(Collected data entries)
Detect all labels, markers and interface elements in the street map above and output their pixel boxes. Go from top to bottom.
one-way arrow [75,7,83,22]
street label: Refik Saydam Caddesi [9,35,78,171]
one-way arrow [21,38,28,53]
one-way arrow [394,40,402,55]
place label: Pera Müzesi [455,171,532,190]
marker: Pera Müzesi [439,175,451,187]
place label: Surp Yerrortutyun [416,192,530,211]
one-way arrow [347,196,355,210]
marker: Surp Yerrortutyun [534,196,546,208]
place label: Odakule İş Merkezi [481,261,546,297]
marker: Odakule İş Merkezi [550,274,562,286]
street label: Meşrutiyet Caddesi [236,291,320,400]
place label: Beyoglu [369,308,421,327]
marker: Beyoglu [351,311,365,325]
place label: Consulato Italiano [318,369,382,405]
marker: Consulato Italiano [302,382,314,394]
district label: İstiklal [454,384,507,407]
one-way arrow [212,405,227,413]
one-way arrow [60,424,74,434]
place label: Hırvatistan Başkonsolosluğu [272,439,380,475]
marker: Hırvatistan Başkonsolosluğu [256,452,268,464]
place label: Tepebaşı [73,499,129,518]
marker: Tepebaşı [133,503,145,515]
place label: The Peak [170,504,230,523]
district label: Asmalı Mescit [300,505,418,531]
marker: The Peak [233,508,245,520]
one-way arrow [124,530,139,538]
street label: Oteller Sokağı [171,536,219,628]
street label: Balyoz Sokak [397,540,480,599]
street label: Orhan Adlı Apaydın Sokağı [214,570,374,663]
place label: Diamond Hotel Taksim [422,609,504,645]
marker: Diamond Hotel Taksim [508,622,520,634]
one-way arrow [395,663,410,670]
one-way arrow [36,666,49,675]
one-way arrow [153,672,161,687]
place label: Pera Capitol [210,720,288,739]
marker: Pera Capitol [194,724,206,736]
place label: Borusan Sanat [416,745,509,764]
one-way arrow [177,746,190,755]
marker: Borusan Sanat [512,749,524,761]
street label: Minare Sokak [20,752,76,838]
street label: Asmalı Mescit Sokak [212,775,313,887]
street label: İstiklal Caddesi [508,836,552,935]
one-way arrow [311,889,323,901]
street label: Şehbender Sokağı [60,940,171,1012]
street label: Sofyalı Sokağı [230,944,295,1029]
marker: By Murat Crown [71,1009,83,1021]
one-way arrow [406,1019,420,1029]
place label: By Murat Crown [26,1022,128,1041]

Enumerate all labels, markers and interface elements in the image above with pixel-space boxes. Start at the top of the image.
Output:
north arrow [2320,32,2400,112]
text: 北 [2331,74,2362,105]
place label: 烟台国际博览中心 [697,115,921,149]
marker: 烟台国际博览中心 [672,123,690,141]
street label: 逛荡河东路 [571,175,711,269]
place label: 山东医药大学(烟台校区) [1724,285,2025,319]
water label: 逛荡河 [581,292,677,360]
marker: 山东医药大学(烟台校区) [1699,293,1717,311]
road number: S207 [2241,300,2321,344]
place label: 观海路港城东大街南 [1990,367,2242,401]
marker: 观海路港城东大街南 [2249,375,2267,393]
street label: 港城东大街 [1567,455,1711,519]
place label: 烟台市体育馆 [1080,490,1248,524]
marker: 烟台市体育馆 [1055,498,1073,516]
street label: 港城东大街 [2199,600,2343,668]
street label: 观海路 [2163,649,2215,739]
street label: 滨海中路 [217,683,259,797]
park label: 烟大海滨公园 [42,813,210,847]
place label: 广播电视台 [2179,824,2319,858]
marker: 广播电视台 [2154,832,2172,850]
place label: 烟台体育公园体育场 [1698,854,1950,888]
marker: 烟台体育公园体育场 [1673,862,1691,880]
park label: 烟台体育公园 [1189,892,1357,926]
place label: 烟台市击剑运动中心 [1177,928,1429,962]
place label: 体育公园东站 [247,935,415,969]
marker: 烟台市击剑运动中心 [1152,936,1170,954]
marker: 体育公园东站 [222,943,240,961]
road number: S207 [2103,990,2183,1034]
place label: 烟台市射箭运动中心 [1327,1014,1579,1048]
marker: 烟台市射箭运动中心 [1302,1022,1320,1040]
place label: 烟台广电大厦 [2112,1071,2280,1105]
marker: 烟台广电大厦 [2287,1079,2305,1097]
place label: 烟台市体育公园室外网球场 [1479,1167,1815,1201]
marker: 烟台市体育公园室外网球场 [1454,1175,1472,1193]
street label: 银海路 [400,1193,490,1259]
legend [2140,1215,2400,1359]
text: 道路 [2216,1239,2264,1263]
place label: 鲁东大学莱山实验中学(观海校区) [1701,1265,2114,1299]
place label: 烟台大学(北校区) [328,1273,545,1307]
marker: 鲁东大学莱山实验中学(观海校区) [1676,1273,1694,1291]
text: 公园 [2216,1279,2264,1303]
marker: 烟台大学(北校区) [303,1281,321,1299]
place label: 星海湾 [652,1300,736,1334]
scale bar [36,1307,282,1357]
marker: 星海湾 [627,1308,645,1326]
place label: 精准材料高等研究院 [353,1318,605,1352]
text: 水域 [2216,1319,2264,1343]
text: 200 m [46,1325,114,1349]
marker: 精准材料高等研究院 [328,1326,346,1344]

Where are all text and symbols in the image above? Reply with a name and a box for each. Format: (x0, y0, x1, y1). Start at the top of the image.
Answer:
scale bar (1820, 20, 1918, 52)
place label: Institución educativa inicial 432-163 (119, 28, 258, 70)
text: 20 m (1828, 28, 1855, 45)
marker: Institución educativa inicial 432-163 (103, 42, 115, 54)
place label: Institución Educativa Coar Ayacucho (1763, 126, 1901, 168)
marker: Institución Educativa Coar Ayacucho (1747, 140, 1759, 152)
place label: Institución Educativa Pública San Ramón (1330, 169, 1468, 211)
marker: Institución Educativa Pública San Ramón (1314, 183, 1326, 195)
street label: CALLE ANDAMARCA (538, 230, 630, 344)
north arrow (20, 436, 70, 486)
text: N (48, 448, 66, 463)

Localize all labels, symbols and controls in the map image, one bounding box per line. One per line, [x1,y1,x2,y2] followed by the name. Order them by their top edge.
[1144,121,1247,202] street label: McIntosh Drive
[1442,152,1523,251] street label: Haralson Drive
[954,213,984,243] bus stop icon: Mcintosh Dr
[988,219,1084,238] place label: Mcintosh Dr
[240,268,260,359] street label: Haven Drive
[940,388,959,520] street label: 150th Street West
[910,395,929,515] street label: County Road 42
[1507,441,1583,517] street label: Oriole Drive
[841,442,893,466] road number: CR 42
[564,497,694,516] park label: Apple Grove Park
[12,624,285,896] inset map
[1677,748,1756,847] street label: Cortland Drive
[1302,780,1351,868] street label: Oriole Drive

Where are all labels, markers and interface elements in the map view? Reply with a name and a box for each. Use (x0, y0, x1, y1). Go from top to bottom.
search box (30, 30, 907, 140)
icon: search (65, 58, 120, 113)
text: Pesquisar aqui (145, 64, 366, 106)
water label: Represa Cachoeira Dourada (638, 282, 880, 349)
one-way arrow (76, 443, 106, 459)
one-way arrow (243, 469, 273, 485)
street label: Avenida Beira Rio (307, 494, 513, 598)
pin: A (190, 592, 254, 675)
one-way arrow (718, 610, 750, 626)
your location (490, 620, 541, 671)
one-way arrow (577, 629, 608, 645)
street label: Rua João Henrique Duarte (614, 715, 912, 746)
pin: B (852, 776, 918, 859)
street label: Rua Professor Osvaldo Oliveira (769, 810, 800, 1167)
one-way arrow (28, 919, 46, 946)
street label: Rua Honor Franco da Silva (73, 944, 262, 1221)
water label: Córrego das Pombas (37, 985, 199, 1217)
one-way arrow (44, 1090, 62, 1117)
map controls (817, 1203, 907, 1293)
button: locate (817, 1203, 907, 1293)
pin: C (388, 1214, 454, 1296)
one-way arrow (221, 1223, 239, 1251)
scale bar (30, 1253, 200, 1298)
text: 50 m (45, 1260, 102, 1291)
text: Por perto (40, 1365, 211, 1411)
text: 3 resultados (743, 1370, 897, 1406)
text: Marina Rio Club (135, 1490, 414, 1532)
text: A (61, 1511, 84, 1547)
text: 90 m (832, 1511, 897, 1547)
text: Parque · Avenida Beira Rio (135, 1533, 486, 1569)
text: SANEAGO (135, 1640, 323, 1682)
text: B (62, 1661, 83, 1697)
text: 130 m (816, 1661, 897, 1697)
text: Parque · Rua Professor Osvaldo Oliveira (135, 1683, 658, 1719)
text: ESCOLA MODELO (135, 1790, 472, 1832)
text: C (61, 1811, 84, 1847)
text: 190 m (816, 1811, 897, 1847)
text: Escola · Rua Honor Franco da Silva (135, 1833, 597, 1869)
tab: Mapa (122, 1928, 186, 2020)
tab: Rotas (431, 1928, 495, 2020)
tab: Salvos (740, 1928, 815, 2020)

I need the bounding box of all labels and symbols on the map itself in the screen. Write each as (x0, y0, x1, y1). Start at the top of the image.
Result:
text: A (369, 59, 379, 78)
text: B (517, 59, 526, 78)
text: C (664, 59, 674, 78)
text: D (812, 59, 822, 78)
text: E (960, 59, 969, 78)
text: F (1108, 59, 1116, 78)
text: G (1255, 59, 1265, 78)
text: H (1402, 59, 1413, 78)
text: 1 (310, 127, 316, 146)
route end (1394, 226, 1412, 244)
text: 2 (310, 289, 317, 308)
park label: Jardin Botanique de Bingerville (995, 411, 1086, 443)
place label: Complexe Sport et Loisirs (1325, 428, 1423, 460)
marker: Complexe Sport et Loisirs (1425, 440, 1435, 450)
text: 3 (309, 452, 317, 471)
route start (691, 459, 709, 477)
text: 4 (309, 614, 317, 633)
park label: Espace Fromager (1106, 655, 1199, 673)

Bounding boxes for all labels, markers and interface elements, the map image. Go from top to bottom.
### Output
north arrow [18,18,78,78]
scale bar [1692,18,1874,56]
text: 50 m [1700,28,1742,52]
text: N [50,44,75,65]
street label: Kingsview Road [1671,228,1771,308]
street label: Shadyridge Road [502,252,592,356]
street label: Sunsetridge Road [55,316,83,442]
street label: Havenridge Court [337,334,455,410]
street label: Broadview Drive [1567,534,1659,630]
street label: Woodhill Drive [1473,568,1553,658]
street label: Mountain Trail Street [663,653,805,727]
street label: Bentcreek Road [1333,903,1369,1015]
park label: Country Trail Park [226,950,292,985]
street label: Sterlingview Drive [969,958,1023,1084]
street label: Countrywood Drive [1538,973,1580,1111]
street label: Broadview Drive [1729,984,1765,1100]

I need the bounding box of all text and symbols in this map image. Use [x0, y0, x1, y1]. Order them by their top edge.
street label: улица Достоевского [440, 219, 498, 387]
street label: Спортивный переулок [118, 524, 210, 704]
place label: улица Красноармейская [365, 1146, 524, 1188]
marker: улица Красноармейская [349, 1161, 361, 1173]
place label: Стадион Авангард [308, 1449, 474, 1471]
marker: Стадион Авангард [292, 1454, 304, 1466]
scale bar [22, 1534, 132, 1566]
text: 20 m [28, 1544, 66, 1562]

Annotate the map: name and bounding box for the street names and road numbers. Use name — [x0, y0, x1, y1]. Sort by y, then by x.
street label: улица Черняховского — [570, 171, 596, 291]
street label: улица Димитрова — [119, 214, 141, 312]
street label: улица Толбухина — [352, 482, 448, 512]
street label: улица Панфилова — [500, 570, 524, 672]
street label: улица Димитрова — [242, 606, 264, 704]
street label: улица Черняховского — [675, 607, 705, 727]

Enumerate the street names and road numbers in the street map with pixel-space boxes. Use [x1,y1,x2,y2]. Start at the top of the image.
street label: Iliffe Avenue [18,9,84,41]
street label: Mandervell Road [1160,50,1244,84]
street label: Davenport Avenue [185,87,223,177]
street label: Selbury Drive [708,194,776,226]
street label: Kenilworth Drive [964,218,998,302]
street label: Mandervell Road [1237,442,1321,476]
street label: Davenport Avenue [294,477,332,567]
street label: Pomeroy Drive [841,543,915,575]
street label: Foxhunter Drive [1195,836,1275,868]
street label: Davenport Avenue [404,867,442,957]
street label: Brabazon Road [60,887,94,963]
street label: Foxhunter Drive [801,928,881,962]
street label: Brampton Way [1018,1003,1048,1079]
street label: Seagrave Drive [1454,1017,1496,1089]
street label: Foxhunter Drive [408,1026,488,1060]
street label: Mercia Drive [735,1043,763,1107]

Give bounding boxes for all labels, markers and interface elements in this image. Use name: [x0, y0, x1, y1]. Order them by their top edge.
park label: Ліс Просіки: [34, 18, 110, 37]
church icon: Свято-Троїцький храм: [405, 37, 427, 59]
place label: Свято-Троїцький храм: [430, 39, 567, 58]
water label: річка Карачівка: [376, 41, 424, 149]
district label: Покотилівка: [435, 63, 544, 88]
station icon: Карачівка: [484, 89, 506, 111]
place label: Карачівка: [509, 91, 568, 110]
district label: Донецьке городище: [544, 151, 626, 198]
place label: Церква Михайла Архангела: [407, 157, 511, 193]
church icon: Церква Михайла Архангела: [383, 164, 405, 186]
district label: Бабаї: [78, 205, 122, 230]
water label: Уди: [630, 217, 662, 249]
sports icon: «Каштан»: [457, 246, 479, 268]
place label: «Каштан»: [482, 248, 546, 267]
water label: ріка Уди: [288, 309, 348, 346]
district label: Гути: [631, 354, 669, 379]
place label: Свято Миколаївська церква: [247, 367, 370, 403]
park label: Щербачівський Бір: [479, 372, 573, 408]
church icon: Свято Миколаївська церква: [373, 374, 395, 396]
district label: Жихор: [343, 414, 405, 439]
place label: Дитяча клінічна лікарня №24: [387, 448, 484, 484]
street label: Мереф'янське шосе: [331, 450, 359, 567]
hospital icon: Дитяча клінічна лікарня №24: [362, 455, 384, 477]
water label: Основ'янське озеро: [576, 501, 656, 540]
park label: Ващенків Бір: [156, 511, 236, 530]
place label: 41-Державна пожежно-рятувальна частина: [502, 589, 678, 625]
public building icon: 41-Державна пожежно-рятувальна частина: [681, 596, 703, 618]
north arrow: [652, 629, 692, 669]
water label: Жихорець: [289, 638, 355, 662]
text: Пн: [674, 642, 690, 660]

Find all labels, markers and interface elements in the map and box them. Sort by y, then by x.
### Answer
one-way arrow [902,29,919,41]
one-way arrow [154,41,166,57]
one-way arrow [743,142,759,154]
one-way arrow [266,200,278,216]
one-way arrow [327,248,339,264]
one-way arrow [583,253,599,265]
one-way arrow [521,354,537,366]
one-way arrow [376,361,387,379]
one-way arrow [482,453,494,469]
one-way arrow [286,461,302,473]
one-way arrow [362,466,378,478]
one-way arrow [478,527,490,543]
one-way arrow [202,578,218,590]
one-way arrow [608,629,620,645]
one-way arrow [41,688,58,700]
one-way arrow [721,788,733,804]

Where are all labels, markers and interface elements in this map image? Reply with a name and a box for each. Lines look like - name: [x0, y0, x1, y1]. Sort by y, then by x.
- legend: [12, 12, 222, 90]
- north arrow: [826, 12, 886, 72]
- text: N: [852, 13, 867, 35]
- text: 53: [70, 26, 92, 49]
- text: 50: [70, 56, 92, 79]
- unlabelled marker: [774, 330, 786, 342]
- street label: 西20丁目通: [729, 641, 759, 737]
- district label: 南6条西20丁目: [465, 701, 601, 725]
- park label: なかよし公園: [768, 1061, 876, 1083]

(Work task) Pull each line containing the word "частина" out of the data above.

(Task response)
place label: 41-Державна пожежно-рятувальна частина: [502, 589, 678, 625]
public building icon: 41-Державна пожежно-рятувальна частина: [681, 596, 703, 618]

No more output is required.